Zwei Rechtsbrüche markieren, wie es in der europäischen Politik zu diesem Währungssozialismus kam. Erstens fegte der Europäische Rat die No-Bailout-Klausel des Vertrages über die Arbeitsweise der EU (Artikel 125) vom Tisch, indem Rettungskredite an notleidende Staaten gewährt wurden. Zweitens betreibt die EZB mit ihrem Anleihekaufprogramm verbotene Staatsfinanzierung. Sie kauft zwar auf dem Sekundärmarkt, was aber unmittelbar Einfluß auf den Primärmarkt hat. Banken wissen, daß sie die Papiere einfach weiterreichen können. Die Kreditausfallversicherungen der Staatsanleihen preisen signifikant ein anderes Risiko ein, als es der Markt über Zinsen macht. Kurz: Ohne diese Intervention würde niemand bestimmte Staatsanleihen kaufen.
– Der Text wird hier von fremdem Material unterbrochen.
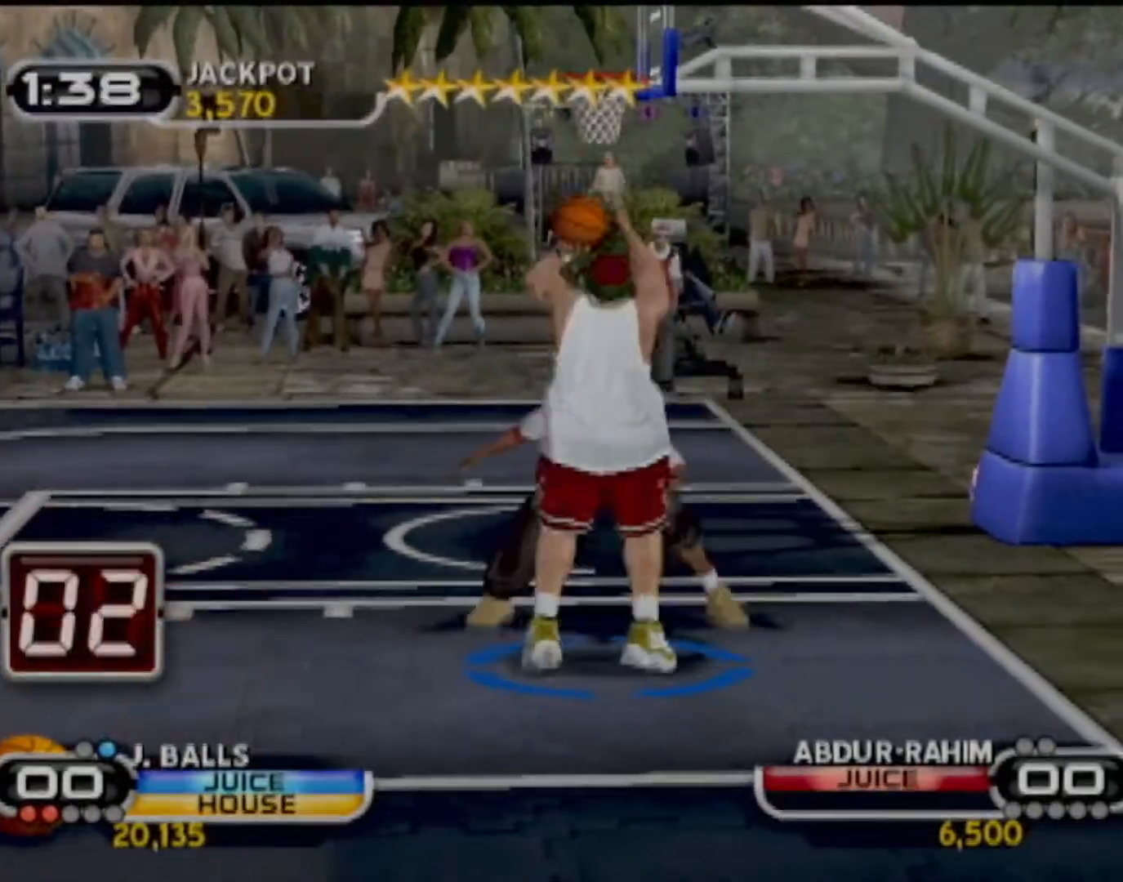
{"buttons": [], "left_stick": "up-right", "events": [[267, "left_stick", "up"], [467, "left_stick", "up-right"]]}
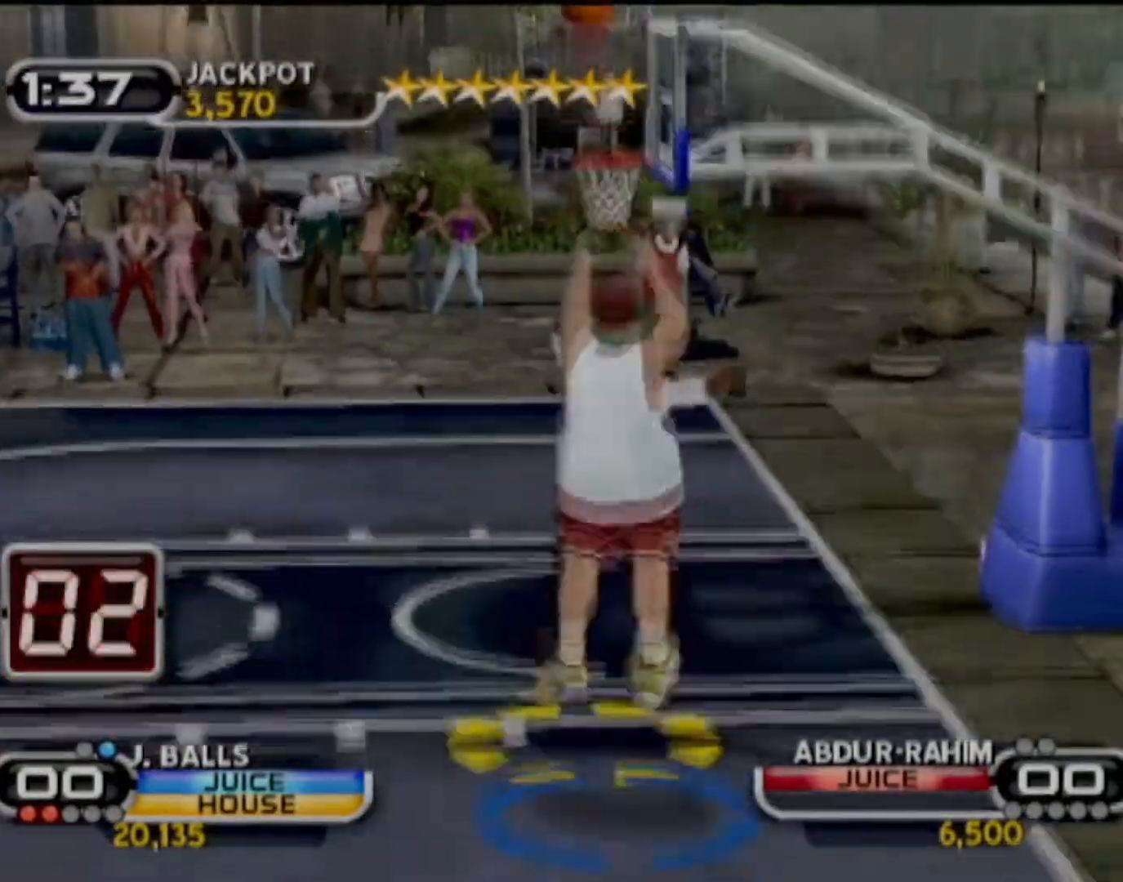
{"buttons": [], "left_stick": "center", "events": [[200, "left_stick", "center"]]}
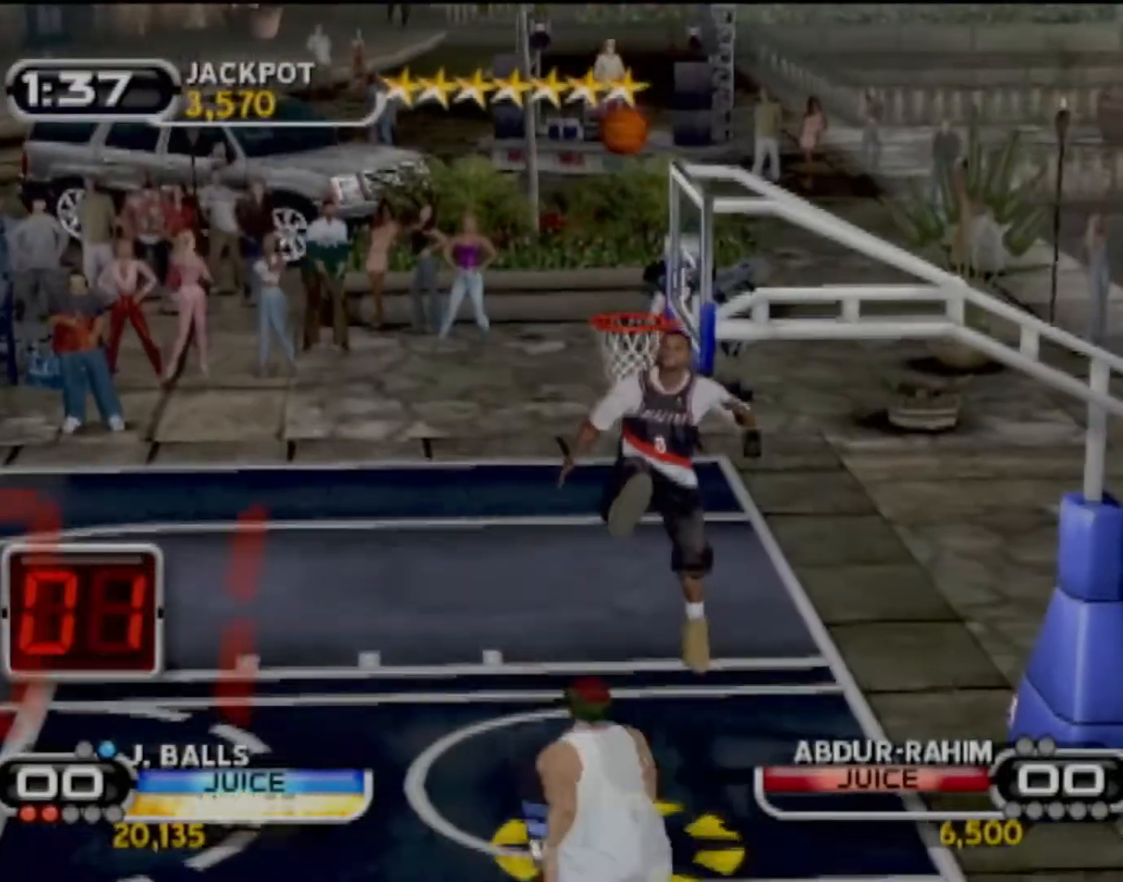
{"buttons": ["CROSS"], "left_stick": "center", "events": [[233, "CROSS", "down"], [400, "CROSS", "up"], [467, "CROSS", "down"]]}
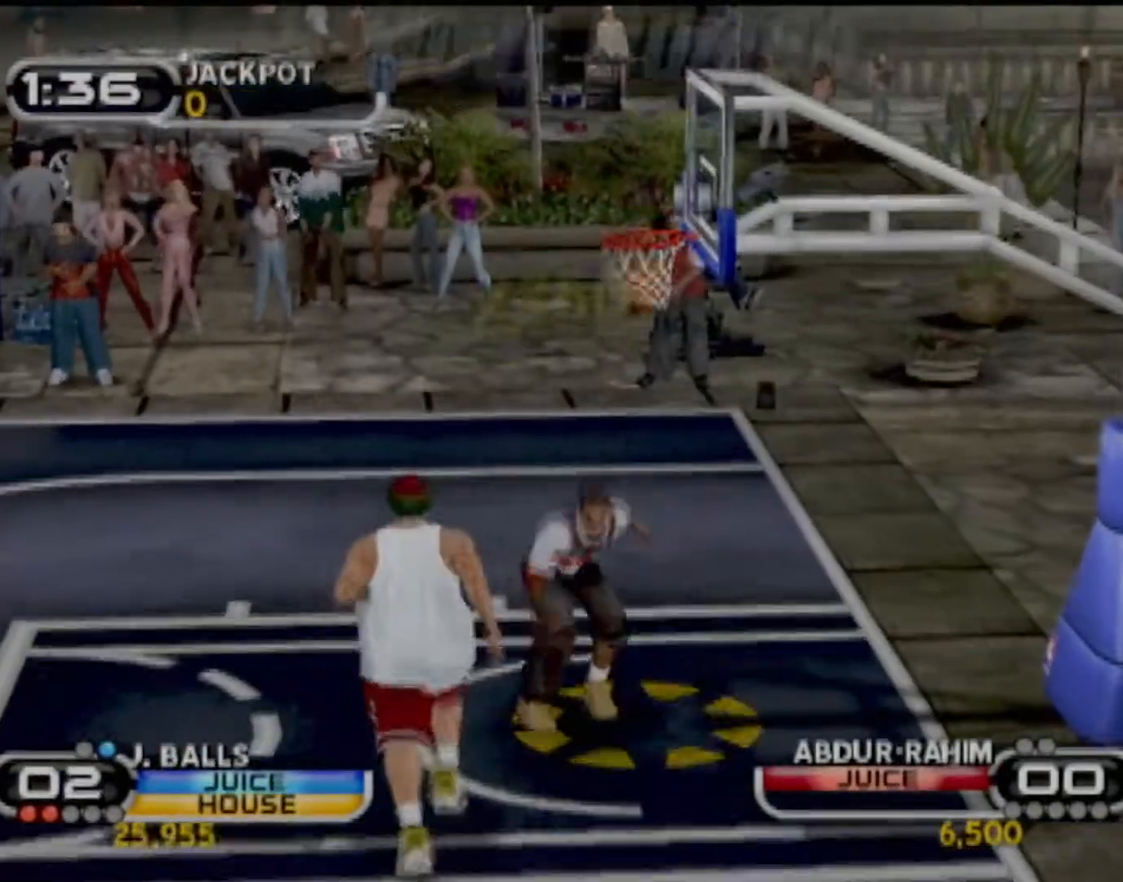
{"buttons": [], "left_stick": "center", "events": [[34, "CROSS", "up"], [167, "CROSS", "down"], [200, "CROSS", "up"], [334, "CROSS", "down"], [401, "CROSS", "up"]]}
Die EZB ist der eigentliche Käufer. Sie hat sich von der Politik zur Euro-Rettung einspannen lassen. Sie ist die entscheidende Erfüllungsgehilfin. Dubiose ELA-Kredite – Kredite für aktuelle, aber vor­übergehende Liquiditätsengpässe –, das geheime Anfa-Abkommen – nationalen Zentralbanken wird erlaubt, auch Anleihen des eigenen Staates aufzukaufen –, aber auch die offiziellen Anleihekaufprogramme wurden an den Parlamenten vorbei eingeführt. Frisches Geld ermöglicht Privaten und dem Staat, Zahlungsausfälle über einige Zeit zu überbrücken. Die Bedingungen zur Finanzierung sind als Konsequenz der Krise einzigartig lax geworden. Noch nie aber ist ein Solvenzproblem dadurch gelöst worden, daß die Schulden erhöht wurden. Das sagte Alfred Herrhausen, der sich als Banker intensiv mit der internationalen Schuldenkrise von 1982 beschäftigt hatte. Es ist wie vor der Krise.
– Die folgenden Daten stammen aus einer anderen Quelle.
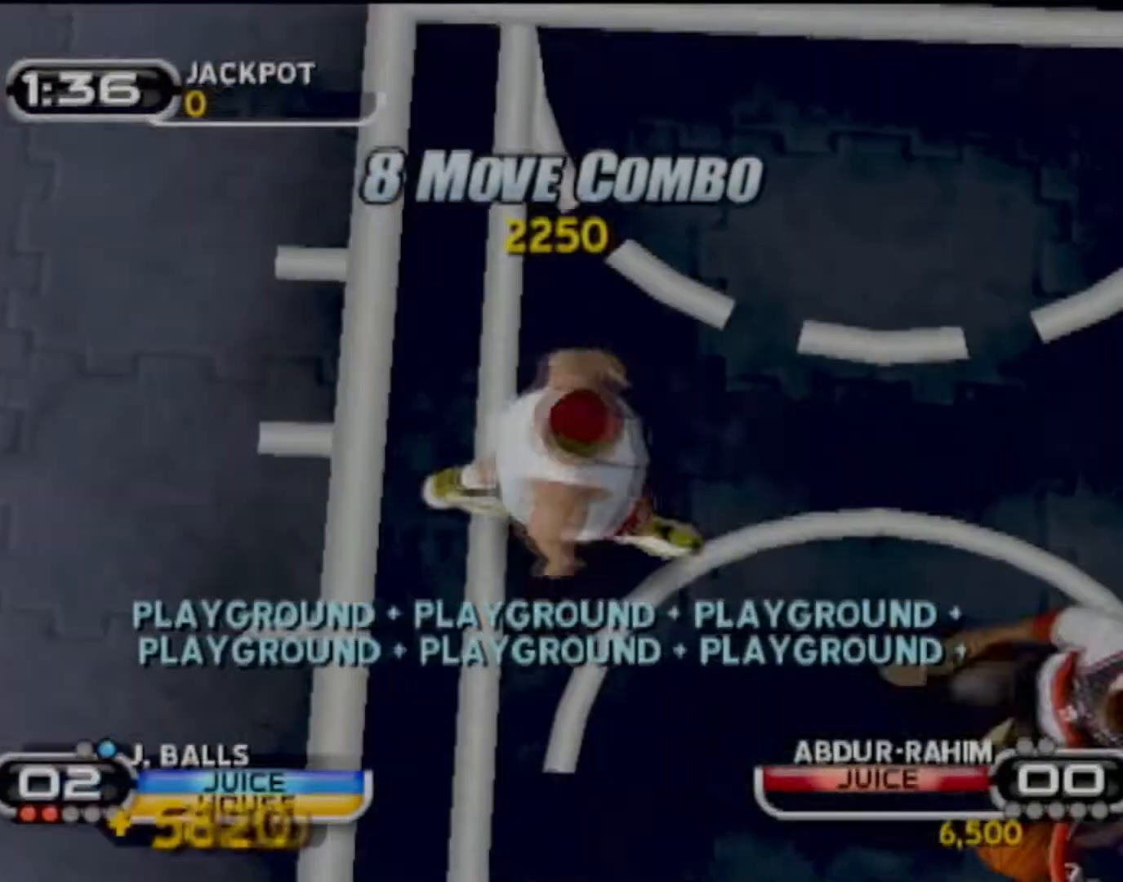
{"buttons": [], "left_stick": "center", "events": [[400, "CROSS", "down"], [500, "CROSS", "up"]]}
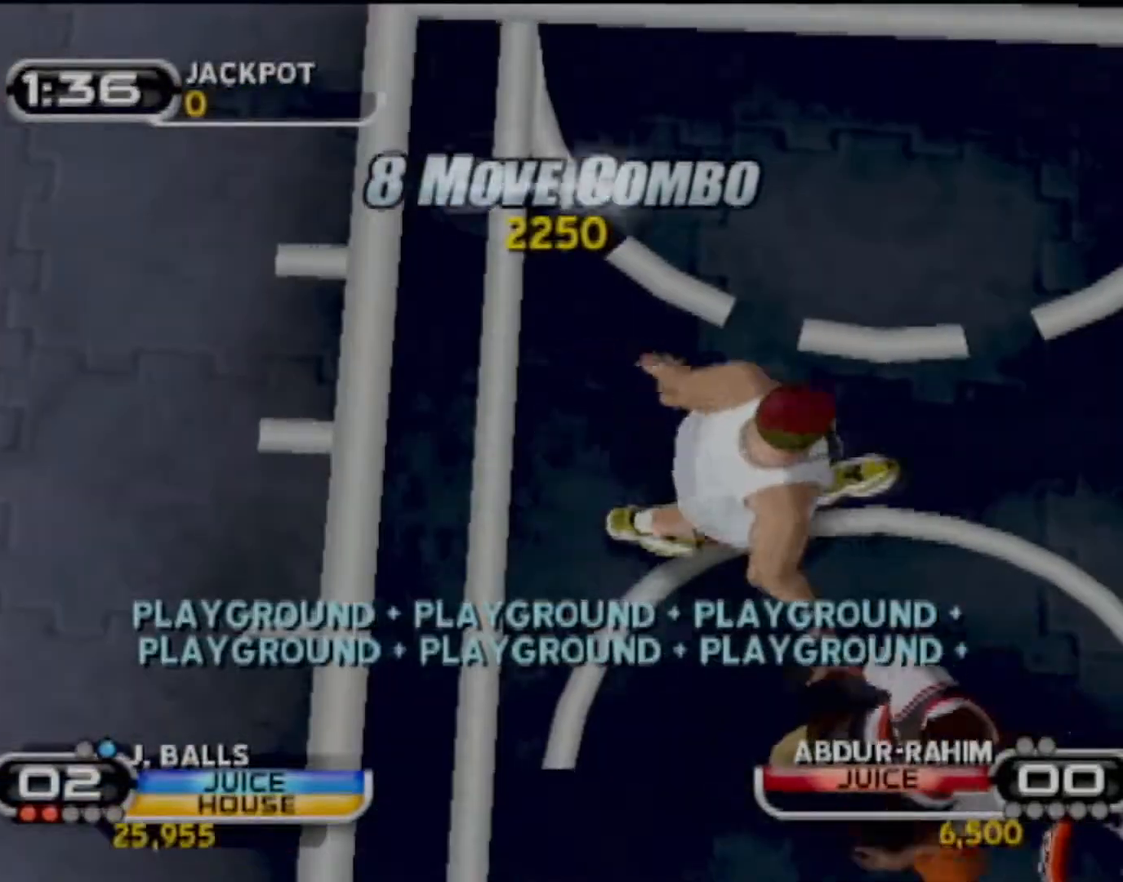
{"buttons": [], "left_stick": "center", "events": [[167, "CROSS", "down"], [234, "CROSS", "up"], [401, "CROSS", "down"], [467, "CROSS", "up"]]}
Daß die Eurozone noch mitten in der Krise steckt, können wir daran erkennen, daß sich Bundeskanzlerin Angela Merkel nicht traut, den Präsidenten der Bundesbank, Jens Weidmann, als EZB-Präsidenten vorzuschlagen. Wenn sie hinter ihm stünde, würde kein EU-Mitglied erfolgreich dagegen votieren. Sie will ihn aber nicht, weil er die deutsche Stabilitätskultur verkörpert und sich nicht vor den politischen Karren spannen läßt. Dann aber würden die Märkte wieder wahrnehmen, daß die Mitgliedstaaten in der Eurozone eine unterschiedliche Bonität aufweisen. Kapitalanleger würden ihre Depots umschichten und als Konsequenz würden sich die Zinsen für nationale Staatsanleihen auseinanderentwickeln. Sich ausweitende Zinsspreads signalisierten, daß die Währungsunion nach wie vor auf wackeligen Füßen steht. EZB-Präsident Mario Draghi kaufte seit März 2015 den Regierungen der Eurozone zwar Zeit, indem er den Erwerb von Staatsanleihen finanzierte, doch schwächte das den Anreiz, über Strukturreformen zu soliden Finanzen zu kommen. Die Finanzprobleme in der Eurozone sind weiter ungelöst. Das Programm der Staatsanleihenkäufe läuft Dezember 2018 aus. Das ist aber nur die halbe Wahrheit: Die EZB legt die aus Tilgungen frei werdenden Mittel wieder in Staatsanleihen an.






Prof. Dr. Joachim Starbatty ist Ökonom und Abgeordneter des Europäischen Parlaments.